## ABOUT THIS EXERCISE
Reproduce, character for character, the lines of the listing from the line containing "## 8. 認証ガード" through the end of the listing, including both of those ends.

※ ※ ※

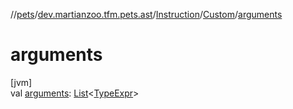 //[pets](../../../../index.md)/[dev.martianzoo.tfm.pets.ast](../../index.md)/[Instruction](../index.md)/[Custom](index.md)/[arguments](arguments.md)

# arguments

[jvm]\
val [arguments](arguments.md): [List](https://kotlinlang.org/api/latest/jvm/stdlib/kotlin.collections/-list/index.html)&lt;[TypeExpr](../../-type-expr/index.md)&gt;
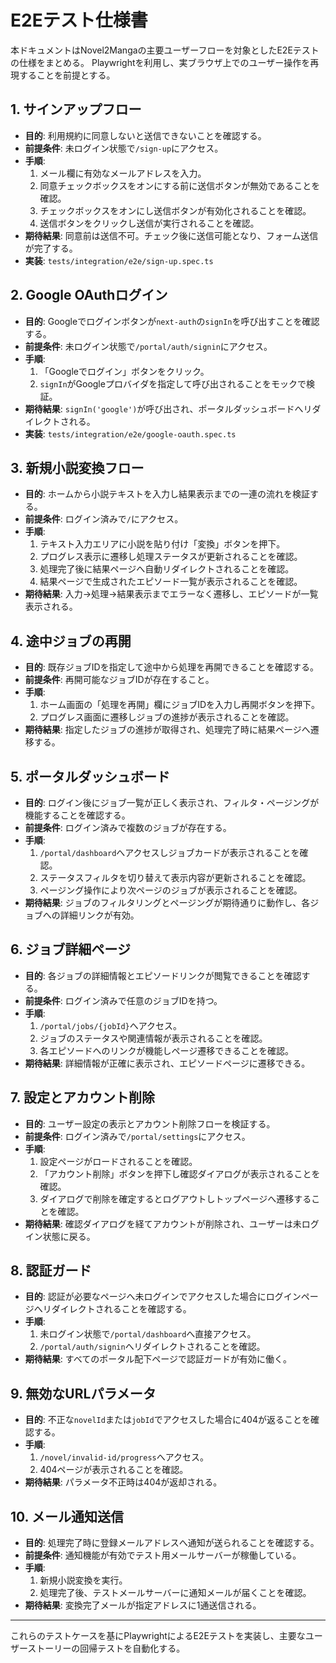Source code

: # E2Eテスト仕様書

本ドキュメントはNovel2Mangaの主要ユーザーフローを対象としたE2Eテストの仕様をまとめる。
Playwrightを利用し、実ブラウザ上でのユーザー操作を再現することを前提とする。

## 1. サインアップフロー

- **目的**: 利用規約に同意しないと送信できないことを確認する。
- **前提条件**: 未ログイン状態で`/sign-up`にアクセス。
- **手順**:
  1. メール欄に有効なメールアドレスを入力。
  2. 同意チェックボックスをオンにする前に送信ボタンが無効であることを確認。
  3. チェックボックスをオンにし送信ボタンが有効化されることを確認。
  4. 送信ボタンをクリックし送信が実行されることを確認。
- **期待結果**: 同意前は送信不可。チェック後に送信可能となり、フォーム送信が完了する。
- **実装**: `tests/integration/e2e/sign-up.spec.ts`

## 2. Google OAuthログイン

- **目的**: Googleでログインボタンが`next-auth`の`signIn`を呼び出すことを確認する。
- **前提条件**: 未ログイン状態で`/portal/auth/signin`にアクセス。
- **手順**:
  1. 「Googleでログイン」ボタンをクリック。
  2. `signIn`がGoogleプロバイダを指定して呼び出されることをモックで検証。
- **期待結果**: `signIn('google')`が呼び出され、ポータルダッシュボードへリダイレクトされる。
- **実装**: `tests/integration/e2e/google-oauth.spec.ts`

## 3. 新規小説変換フロー

- **目的**: ホームから小説テキストを入力し結果表示までの一連の流れを検証する。
- **前提条件**: ログイン済みで`/`にアクセス。
- **手順**:
  1. テキスト入力エリアに小説を貼り付け「変換」ボタンを押下。
  2. プログレス表示に遷移し処理ステータスが更新されることを確認。
  3. 処理完了後に結果ページへ自動リダイレクトされることを確認。
  4. 結果ページで生成されたエピソード一覧が表示されることを確認。
- **期待結果**: 入力→処理→結果表示までエラーなく遷移し、エピソードが一覧表示される。

## 4. 途中ジョブの再開

- **目的**: 既存ジョブIDを指定して途中から処理を再開できることを確認する。
- **前提条件**: 再開可能なジョブIDが存在すること。
- **手順**:
  1. ホーム画面の「処理を再開」欄にジョブIDを入力し再開ボタンを押下。
  2. プログレス画面に遷移しジョブの進捗が表示されることを確認。
- **期待結果**: 指定したジョブの進捗が取得され、処理完了時に結果ページへ遷移する。

## 5. ポータルダッシュボード

- **目的**: ログイン後にジョブ一覧が正しく表示され、フィルタ・ページングが機能することを確認する。
- **前提条件**: ログイン済みで複数のジョブが存在する。
- **手順**:
  1. `/portal/dashboard`へアクセスしジョブカードが表示されることを確認。
  2. ステータスフィルタを切り替えて表示内容が更新されることを確認。
  3. ページング操作により次ページのジョブが表示されることを確認。
- **期待結果**: ジョブのフィルタリングとページングが期待通りに動作し、各ジョブへの詳細リンクが有効。

## 6. ジョブ詳細ページ

- **目的**: 各ジョブの詳細情報とエピソードリンクが閲覧できることを確認する。
- **前提条件**: ログイン済みで任意のジョブIDを持つ。
- **手順**:
  1. `/portal/jobs/{jobId}`へアクセス。
  2. ジョブのステータスや関連情報が表示されることを確認。
  3. 各エピソードへのリンクが機能しページ遷移できることを確認。
- **期待結果**: 詳細情報が正確に表示され、エピソードページに遷移できる。

## 7. 設定とアカウント削除

- **目的**: ユーザー設定の表示とアカウント削除フローを検証する。
- **前提条件**: ログイン済みで`/portal/settings`にアクセス。
- **手順**:
  1. 設定ページがロードされることを確認。
  2. 「アカウント削除」ボタンを押下し確認ダイアログが表示されることを確認。
  3. ダイアログで削除を確定するとログアウトしトップページへ遷移することを確認。
- **期待結果**: 確認ダイアログを経てアカウントが削除され、ユーザーは未ログイン状態に戻る。

## 8. 認証ガード

- **目的**: 認証が必要なページへ未ログインでアクセスした場合にログインページへリダイレクトされることを確認する。
- **手順**:
  1. 未ログイン状態で`/portal/dashboard`へ直接アクセス。
  2. `/portal/auth/signin`へリダイレクトされることを確認。
- **期待結果**: すべてのポータル配下ページで認証ガードが有効に働く。

## 9. 無効なURLパラメータ

- **目的**: 不正な`novelId`または`jobId`でアクセスした場合に404が返ることを確認する。
- **手順**:
  1. `/novel/invalid-id/progress`へアクセス。
  2. 404ページが表示されることを確認。
- **期待結果**: パラメータ不正時は404が返却される。

## 10. メール通知送信

- **目的**: 処理完了時に登録メールアドレスへ通知が送られることを確認する。
- **前提条件**: 通知機能が有効でテスト用メールサーバーが稼働している。
- **手順**:
  1. 新規小説変換を実行。
  2. 処理完了後、テストメールサーバーに通知メールが届くことを確認。
- **期待結果**: 変換完了メールが指定アドレスに1通送信される。

---

これらのテストケースを基にPlaywrightによるE2Eテストを実装し、主要なユーザーストーリーの回帰テストを自動化する。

※ ※ ※

## RESULT OF THIS EXERCISE
## 8. 認証ガード

- **目的**: 認証が必要なページへ未ログインでアクセスした場合にログインページへリダイレクトされることを確認する。
- **手順**:
  1. 未ログイン状態で`/portal/dashboard`へ直接アクセス。
  2. `/portal/auth/signin`へリダイレクトされることを確認。
- **期待結果**: すべてのポータル配下ページで認証ガードが有効に働く。

## 9. 無効なURLパラメータ

- **目的**: 不正な`novelId`または`jobId`でアクセスした場合に404が返ることを確認する。
- **手順**:
  1. `/novel/invalid-id/progress`へアクセス。
  2. 404ページが表示されることを確認。
- **期待結果**: パラメータ不正時は404が返却される。

## 10. メール通知送信

- **目的**: 処理完了時に登録メールアドレスへ通知が送られることを確認する。
- **前提条件**: 通知機能が有効でテスト用メールサーバーが稼働している。
- **手順**:
  1. 新規小説変換を実行。
  2. 処理完了後、テストメールサーバーに通知メールが届くことを確認。
- **期待結果**: 変換完了メールが指定アドレスに1通送信される。

---

これらのテストケースを基にPlaywrightによるE2Eテストを実装し、主要なユーザーストーリーの回帰テストを自動化する。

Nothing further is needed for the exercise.